I have used up the massive amount of Fairytale Pumpkin I cooked off in September, but I still have several cans of pumpkin sitting around for when the urge strikes. It's nice to have a well-stocked larder.

I do have to admit that I love my desserts, and trust me when I say it's a bitch being able to walk into the kitchen and just bake something. I can't use the excuse that I don't have something or it's too much trouble. There's always flour, butter, and eggs in the house.

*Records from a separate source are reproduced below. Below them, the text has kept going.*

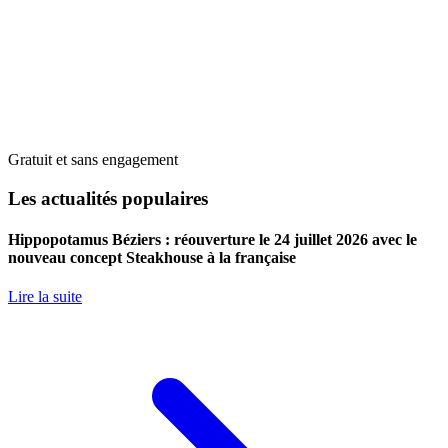
Gratuit et sans engagement
Les actualités populaires
Hippopotamus Béziers : réouverture le 24 juillet 2026 avec le
nouveau concept Steakhouse à la française
Lire la suite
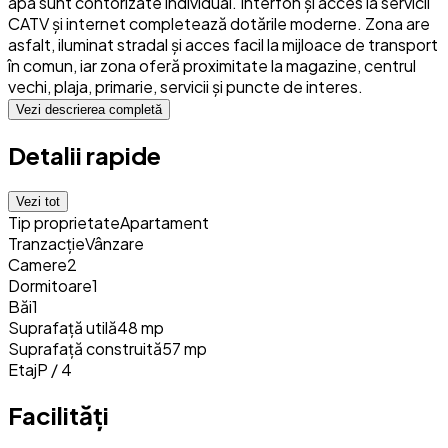
apa sunt contorizate individual. Interfon și acces la servicii
CATV și internet completează dotările moderne. Zona are
asfalt, iluminat stradal și acces facil la mijloace de transport
în comun, iar zona oferă proximitate la magazine, centrul
vechi, plaja, primarie, servicii și puncte de interes.
Vezi descrierea completă
Detalii rapide
Vezi tot
Tip proprietate
Apartament
Tranzacție
Vânzare
Camere
2
Dormitoare
1
Băi
1
Suprafață utilă
48 mp
Suprafață construită
57 mp
Etaj
P / 4
Facilități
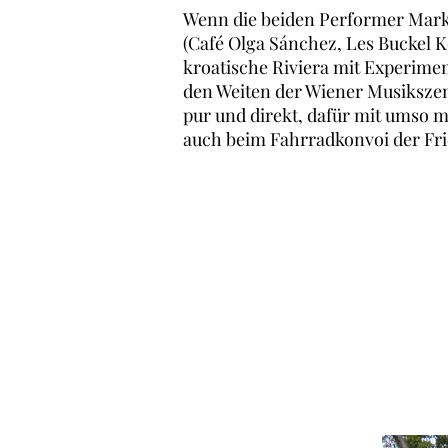
Wenn die beiden Performer Mark
(Café Olga Sánchez, Les Buckel 
kroatische Riviera mit Experime
den Weiten der Wiener Musikszen
pur und direkt, dafür mit umso 
auch beim Fahrradkonvoi der Fr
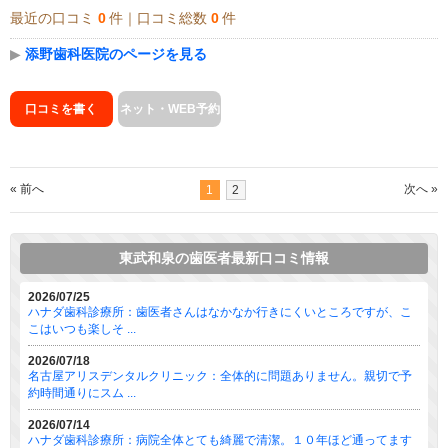
最近の口コミ
0
件｜口コミ総数
0
件
▶
添野歯科医院のページを見る
口コミを書く
ネット・WEB予約
« 前へ
次へ »
1
2
東武和泉の歯医者最新口コミ情報
2026/07/25
ハナダ歯科診療所：歯医者さんはなかなか行きにくいところですが、こ
こはいつも楽しそ ...
2026/07/18
名古屋アリスデンタルクリニック：全体的に問題ありません。親切で予
約時間通りにスム ...
2026/07/14
ハナダ歯科診療所：病院全体とても綺麗で清潔。１０年ほど通ってます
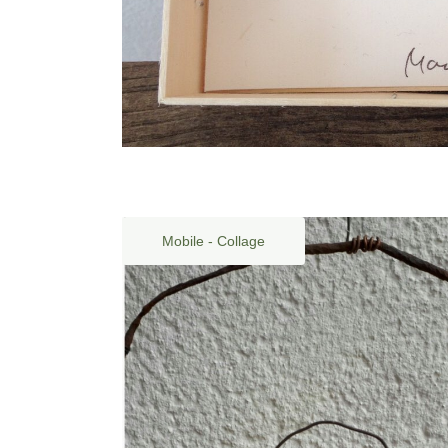
Mobile - Collage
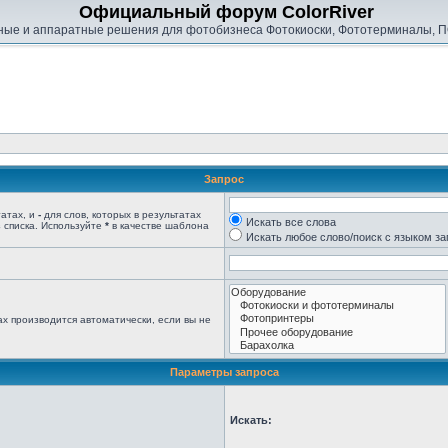
Официальный форум ColorRiver
ые и аппаратные решения для фотобизнеса Фотокиоски, Фототерминалы, П
Запрос
татах, и
-
для слов, которых в результатах
Искать все слова
 списка. Используйте
*
в качестве шаблона
Искать любое слово/поиск с языком з
х производится автоматически, если вы не
Параметры запроса
Искать:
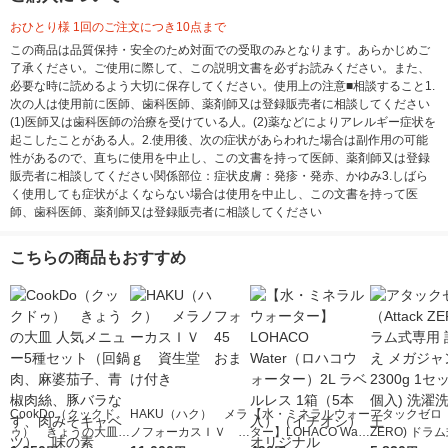
おひとり様 1回のご注文につき10点まで
この商品は品質保持・安全のため対面での受取のみとなります。あらかじめご
了承ください。ご使用に際して、この説明文書を必ずお読みください。また、
必要な時に読めるよう大切に保存してください。使用上の注意■相談すること1.
次の人は使用前に医師、歯科医師、薬剤師又は登録販売者に相談してください
(1)医師又は歯科医師の治療を受けている人。(2)薬などによりアレルギー症状を
起こしたことがある人。2.使用後、次の症状があらわれた場合は副作用の可能
性があるので、直ちに使用を中止し、この文書を持って医師、薬剤師又は登録
販売者に相談してください関係部位：症状皮膚：発疹・発赤、かゆみ3.しばら
く使用しても症状がよくならない場合は使用を中止し、この文書を持って医
師、歯科医師、薬剤師又は登録販売者に相談してください
こちらの商品もおすすめ
CookDo（クックド
HAKU（ハク） メラ
【水・ミネラルウォー
アタックゼロ（A
ゥ） きょうの大皿
ノフォーカスＩＶ 4
ター】LOHACO Wate
ZERO) ドラ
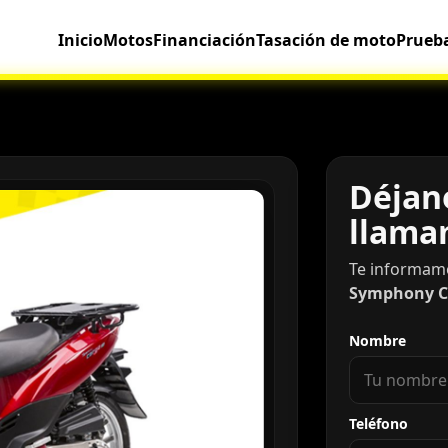
Inicio
Motos
Financiación
Tasación de moto
Prueb
Déjano
llama
Te informam
Symphony C
Nombre
Teléfono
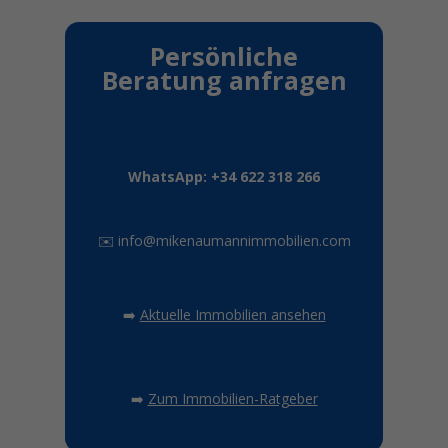
Persönliche
Beratung anfragen
WhatsApp: +34 622 318 266
✉️
info@mikenaumannimmobilien.com
➡️
Aktuelle Immobilien ansehen
➡️
Zum Immobilien-Ratgeber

And right now, plenty of canned pumpkin.

I suppose I should just blame my mother. She was the Dessert Queen and had dessert virtually every night of her life. There was more than one night we would be watching TV and eating fudge with a spoon because no one (especially her) had the patience to let it set.

It's genetic. I absolve myself.

Tonight's cake is a pretty basic bundt. I reworked a recipe I had found some time ago. It called for some ridiculous cup and something of pumpkin. There is just not a lot one can do with a half-cup of pumpkin. More often than not, it goes into a little tupperware container, grows mold, and gets thrown out. I decided we needed to slow down on the science projects. Waste not, want not. That part is genetic, as well.

Pumpkin Cake

  • 3/4 cup butter
  • 1 1/4 cups sugar
  • 3 large eggs
  • 2 1/2 cups all-purpose flour
  • 2 tsp baking powder
  • 1 tsp baking soda soda
  • 2 tsp cinnamon
  • 1 tsp allspice
  • 1/2 tsp nutmeg
  • 1/2 tsp cloves
  • 1/2 teaspoon salt
  • 1 15oz can pumpkin
  • 3/4 cup buttermilk
  • 1 tsp vanilla

For icing

  • 3 tbsp (about) buttermilk
  • 1 1/2 cups confectioners sugar
  • 1/2 tsp cinnamon
  • 1/2 tsp vanilla

Preheat oven to 350°. Butter bundt pan and dust with flour.

Mix together flour, baking powder, baking soda, and spices, and set aside. Mix pumpkin, buttermilk, and vanilla in another bowl.
Beat butter and sugar until light and fluffy, then add eggs one at a time and mix well. Add flour and pumpkin mixtures alternately in three batches, beginning and ending with flour. Mix until just smooth,

Spoon batter into pan, smoothing top, and bake 50 to 55 minutes or until skewer comes out clean. Cool cake in pan about 15 minutes, then remove from pan and cool completely.

For the icing:

While cake is cooling, whisk together buttermilk, vanilla, cinnamon, and powdered sugar until smooth. Drizzle icing over cake.

 

The cinnamon glaze is good, but you could easily just dust with powdered sugar or go crazy and make a cream cheese icing. It's a nice, moist cake and will handle any sort of topping.